* Work task *
Could you give back every entry below exactly, with the pictures dropped?

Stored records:
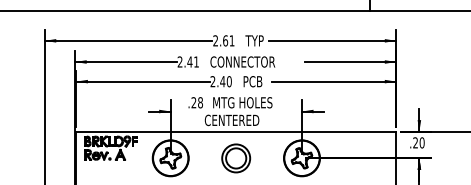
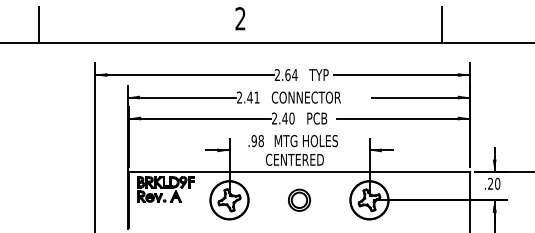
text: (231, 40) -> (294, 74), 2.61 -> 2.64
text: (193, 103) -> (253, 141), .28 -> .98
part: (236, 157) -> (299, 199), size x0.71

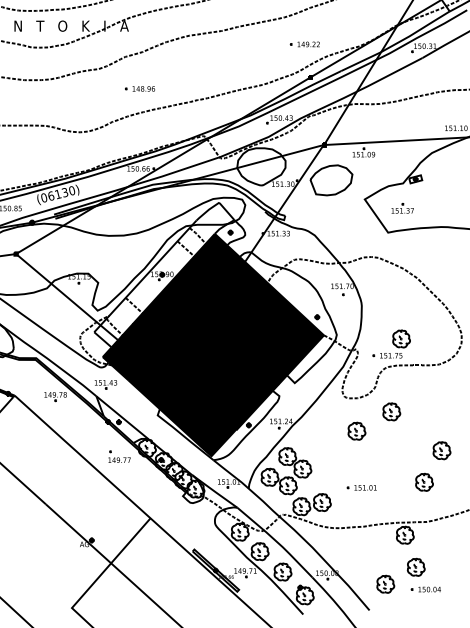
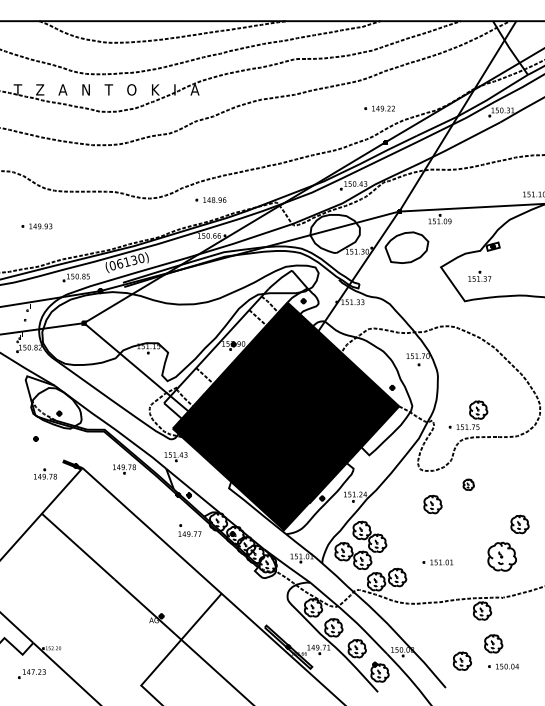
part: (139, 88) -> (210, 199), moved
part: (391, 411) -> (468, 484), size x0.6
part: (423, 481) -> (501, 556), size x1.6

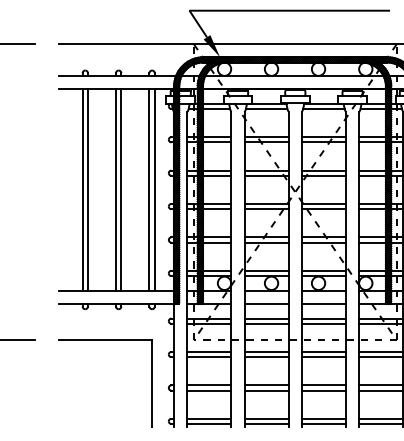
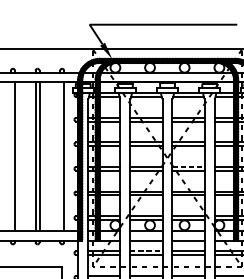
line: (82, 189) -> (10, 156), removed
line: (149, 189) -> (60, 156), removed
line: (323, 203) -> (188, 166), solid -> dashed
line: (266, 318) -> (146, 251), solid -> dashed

* Expected answer *
text: (231, 40) -> (294, 74), 2.61 -> 2.64
text: (193, 103) -> (253, 141), .28 -> .98
part: (236, 157) -> (299, 199), size x0.71

part: (139, 88) -> (210, 199), moved
part: (391, 411) -> (468, 484), size x0.6
part: (423, 481) -> (501, 556), size x1.6

line: (82, 189) -> (10, 156), removed
line: (149, 189) -> (60, 156), removed
line: (323, 203) -> (188, 166), solid -> dashed
line: (266, 318) -> (146, 251), solid -> dashed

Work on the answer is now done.